## [WHAT TO DO]
Word by word and line by line, write out all of the records.

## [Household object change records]
+ + + + +

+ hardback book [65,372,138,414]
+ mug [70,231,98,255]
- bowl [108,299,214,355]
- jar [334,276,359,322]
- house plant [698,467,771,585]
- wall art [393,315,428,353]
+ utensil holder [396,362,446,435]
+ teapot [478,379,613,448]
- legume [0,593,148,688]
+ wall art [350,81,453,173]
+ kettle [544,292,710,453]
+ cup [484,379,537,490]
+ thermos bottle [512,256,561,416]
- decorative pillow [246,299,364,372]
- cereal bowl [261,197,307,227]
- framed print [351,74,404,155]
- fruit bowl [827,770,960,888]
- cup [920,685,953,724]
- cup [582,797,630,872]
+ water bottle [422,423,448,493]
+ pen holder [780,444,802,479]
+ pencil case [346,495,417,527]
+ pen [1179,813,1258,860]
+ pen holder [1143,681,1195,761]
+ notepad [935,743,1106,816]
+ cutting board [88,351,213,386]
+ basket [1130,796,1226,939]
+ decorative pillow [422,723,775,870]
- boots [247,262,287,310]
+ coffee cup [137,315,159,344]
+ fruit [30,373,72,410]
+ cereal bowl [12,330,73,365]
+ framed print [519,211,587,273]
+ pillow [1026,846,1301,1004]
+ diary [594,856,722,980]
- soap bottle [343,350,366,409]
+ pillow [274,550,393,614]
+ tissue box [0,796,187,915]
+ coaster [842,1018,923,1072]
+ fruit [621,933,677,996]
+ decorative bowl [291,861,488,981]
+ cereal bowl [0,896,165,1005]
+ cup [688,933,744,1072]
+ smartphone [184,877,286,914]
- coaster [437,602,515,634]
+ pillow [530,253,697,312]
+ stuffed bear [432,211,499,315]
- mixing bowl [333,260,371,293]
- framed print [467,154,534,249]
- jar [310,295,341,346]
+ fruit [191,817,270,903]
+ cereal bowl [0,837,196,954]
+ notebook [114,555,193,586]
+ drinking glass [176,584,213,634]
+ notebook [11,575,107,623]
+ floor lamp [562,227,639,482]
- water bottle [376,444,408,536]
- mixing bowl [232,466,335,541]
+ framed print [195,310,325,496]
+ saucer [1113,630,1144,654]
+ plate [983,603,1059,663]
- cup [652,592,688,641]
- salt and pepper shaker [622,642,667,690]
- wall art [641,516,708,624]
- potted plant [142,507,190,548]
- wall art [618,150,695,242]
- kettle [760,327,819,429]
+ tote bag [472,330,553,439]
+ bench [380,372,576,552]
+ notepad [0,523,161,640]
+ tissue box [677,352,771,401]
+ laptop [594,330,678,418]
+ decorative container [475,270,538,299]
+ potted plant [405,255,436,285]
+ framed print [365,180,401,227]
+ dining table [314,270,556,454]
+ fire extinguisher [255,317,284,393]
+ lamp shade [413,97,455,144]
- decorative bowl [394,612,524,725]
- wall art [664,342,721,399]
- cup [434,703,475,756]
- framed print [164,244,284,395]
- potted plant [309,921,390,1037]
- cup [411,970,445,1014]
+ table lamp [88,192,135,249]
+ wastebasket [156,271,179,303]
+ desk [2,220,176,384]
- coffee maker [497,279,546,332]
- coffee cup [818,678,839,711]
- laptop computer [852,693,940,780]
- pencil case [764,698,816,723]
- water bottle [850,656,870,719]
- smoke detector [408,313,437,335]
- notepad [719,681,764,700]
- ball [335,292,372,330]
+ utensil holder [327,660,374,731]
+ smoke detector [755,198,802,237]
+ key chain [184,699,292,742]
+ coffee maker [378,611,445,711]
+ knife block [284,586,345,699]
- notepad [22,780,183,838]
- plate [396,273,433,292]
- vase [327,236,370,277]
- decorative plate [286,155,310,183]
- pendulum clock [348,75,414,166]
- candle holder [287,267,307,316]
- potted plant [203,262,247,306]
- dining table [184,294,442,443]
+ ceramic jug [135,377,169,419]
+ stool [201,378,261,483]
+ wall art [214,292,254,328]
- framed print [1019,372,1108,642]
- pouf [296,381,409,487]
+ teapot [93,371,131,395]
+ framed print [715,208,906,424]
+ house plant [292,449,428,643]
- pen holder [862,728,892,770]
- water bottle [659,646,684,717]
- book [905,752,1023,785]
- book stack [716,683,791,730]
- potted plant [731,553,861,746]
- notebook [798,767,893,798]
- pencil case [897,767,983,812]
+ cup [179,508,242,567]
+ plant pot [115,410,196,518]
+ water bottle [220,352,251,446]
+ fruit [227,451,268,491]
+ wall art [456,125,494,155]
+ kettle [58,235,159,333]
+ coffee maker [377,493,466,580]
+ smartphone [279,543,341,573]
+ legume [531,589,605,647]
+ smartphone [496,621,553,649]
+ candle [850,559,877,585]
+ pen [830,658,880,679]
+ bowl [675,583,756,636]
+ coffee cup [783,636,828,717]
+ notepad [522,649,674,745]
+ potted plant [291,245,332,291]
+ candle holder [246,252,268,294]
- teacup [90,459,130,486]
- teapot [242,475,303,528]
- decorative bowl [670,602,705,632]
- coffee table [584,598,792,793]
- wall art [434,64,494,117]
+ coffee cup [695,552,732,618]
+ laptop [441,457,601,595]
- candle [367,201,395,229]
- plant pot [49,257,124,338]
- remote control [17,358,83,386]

+ + + + +

## [EXERCISE RESULT]
+ hardback book [65,372,138,414]
+ mug [70,231,98,255]
- bowl [108,299,214,355]
- jar [334,276,359,322]
- house plant [698,467,771,585]
- wall art [393,315,428,353]
+ utensil holder [396,362,446,435]
+ teapot [478,379,613,448]
- legume [0,593,148,688]
+ wall art [350,81,453,173]
+ kettle [544,292,710,453]
+ cup [484,379,537,490]
+ thermos bottle [512,256,561,416]
- decorative pillow [246,299,364,372]
- cereal bowl [261,197,307,227]
- framed print [351,74,404,155]
- fruit bowl [827,770,960,888]
- cup [920,685,953,724]
- cup [582,797,630,872]
+ water bottle [422,423,448,493]
+ pen holder [780,444,802,479]
+ pencil case [346,495,417,527]
+ pen [1179,813,1258,860]
+ pen holder [1143,681,1195,761]
+ notepad [935,743,1106,816]
+ cutting board [88,351,213,386]
+ basket [1130,796,1226,939]
+ decorative pillow [422,723,775,870]
- boots [247,262,287,310]
+ coffee cup [137,315,159,344]
+ fruit [30,373,72,410]
+ cereal bowl [12,330,73,365]
+ framed print [519,211,587,273]
+ pillow [1026,846,1301,1004]
+ diary [594,856,722,980]
- soap bottle [343,350,366,409]
+ pillow [274,550,393,614]
+ tissue box [0,796,187,915]
+ coaster [842,1018,923,1072]
+ fruit [621,933,677,996]
+ decorative bowl [291,861,488,981]
+ cereal bowl [0,896,165,1005]
+ cup [688,933,744,1072]
+ smartphone [184,877,286,914]
- coaster [437,602,515,634]
+ pillow [530,253,697,312]
+ stuffed bear [432,211,499,315]
- mixing bowl [333,260,371,293]
- framed print [467,154,534,249]
- jar [310,295,341,346]
+ fruit [191,817,270,903]
+ cereal bowl [0,837,196,954]
+ notebook [114,555,193,586]
+ drinking glass [176,584,213,634]
+ notebook [11,575,107,623]
+ floor lamp [562,227,639,482]
- water bottle [376,444,408,536]
- mixing bowl [232,466,335,541]
+ framed print [195,310,325,496]
+ saucer [1113,630,1144,654]
+ plate [983,603,1059,663]
- cup [652,592,688,641]
- salt and pepper shaker [622,642,667,690]
- wall art [641,516,708,624]
- potted plant [142,507,190,548]
- wall art [618,150,695,242]
- kettle [760,327,819,429]
+ tote bag [472,330,553,439]
+ bench [380,372,576,552]
+ notepad [0,523,161,640]
+ tissue box [677,352,771,401]
+ laptop [594,330,678,418]
+ decorative container [475,270,538,299]
+ potted plant [405,255,436,285]
+ framed print [365,180,401,227]
+ dining table [314,270,556,454]
+ fire extinguisher [255,317,284,393]
+ lamp shade [413,97,455,144]
- decorative bowl [394,612,524,725]
- wall art [664,342,721,399]
- cup [434,703,475,756]
- framed print [164,244,284,395]
- potted plant [309,921,390,1037]
- cup [411,970,445,1014]
+ table lamp [88,192,135,249]
+ wastebasket [156,271,179,303]
+ desk [2,220,176,384]
- coffee maker [497,279,546,332]
- coffee cup [818,678,839,711]
- laptop computer [852,693,940,780]
- pencil case [764,698,816,723]
- water bottle [850,656,870,719]
- smoke detector [408,313,437,335]
- notepad [719,681,764,700]
- ball [335,292,372,330]
+ utensil holder [327,660,374,731]
+ smoke detector [755,198,802,237]
+ key chain [184,699,292,742]
+ coffee maker [378,611,445,711]
+ knife block [284,586,345,699]
- notepad [22,780,183,838]
- plate [396,273,433,292]
- vase [327,236,370,277]
- decorative plate [286,155,310,183]
- pendulum clock [348,75,414,166]
- candle holder [287,267,307,316]
- potted plant [203,262,247,306]
- dining table [184,294,442,443]
+ ceramic jug [135,377,169,419]
+ stool [201,378,261,483]
+ wall art [214,292,254,328]
- framed print [1019,372,1108,642]
- pouf [296,381,409,487]
+ teapot [93,371,131,395]
+ framed print [715,208,906,424]
+ house plant [292,449,428,643]
- pen holder [862,728,892,770]
- water bottle [659,646,684,717]
- book [905,752,1023,785]
- book stack [716,683,791,730]
- potted plant [731,553,861,746]
- notebook [798,767,893,798]
- pencil case [897,767,983,812]
+ cup [179,508,242,567]
+ plant pot [115,410,196,518]
+ water bottle [220,352,251,446]
+ fruit [227,451,268,491]
+ wall art [456,125,494,155]
+ kettle [58,235,159,333]
+ coffee maker [377,493,466,580]
+ smartphone [279,543,341,573]
+ legume [531,589,605,647]
+ smartphone [496,621,553,649]
+ candle [850,559,877,585]
+ pen [830,658,880,679]
+ bowl [675,583,756,636]
+ coffee cup [783,636,828,717]
+ notepad [522,649,674,745]
+ potted plant [291,245,332,291]
+ candle holder [246,252,268,294]
- teacup [90,459,130,486]
- teapot [242,475,303,528]
- decorative bowl [670,602,705,632]
- coffee table [584,598,792,793]
- wall art [434,64,494,117]
+ coffee cup [695,552,732,618]
+ laptop [441,457,601,595]
- candle [367,201,395,229]
- plant pot [49,257,124,338]
- remote control [17,358,83,386]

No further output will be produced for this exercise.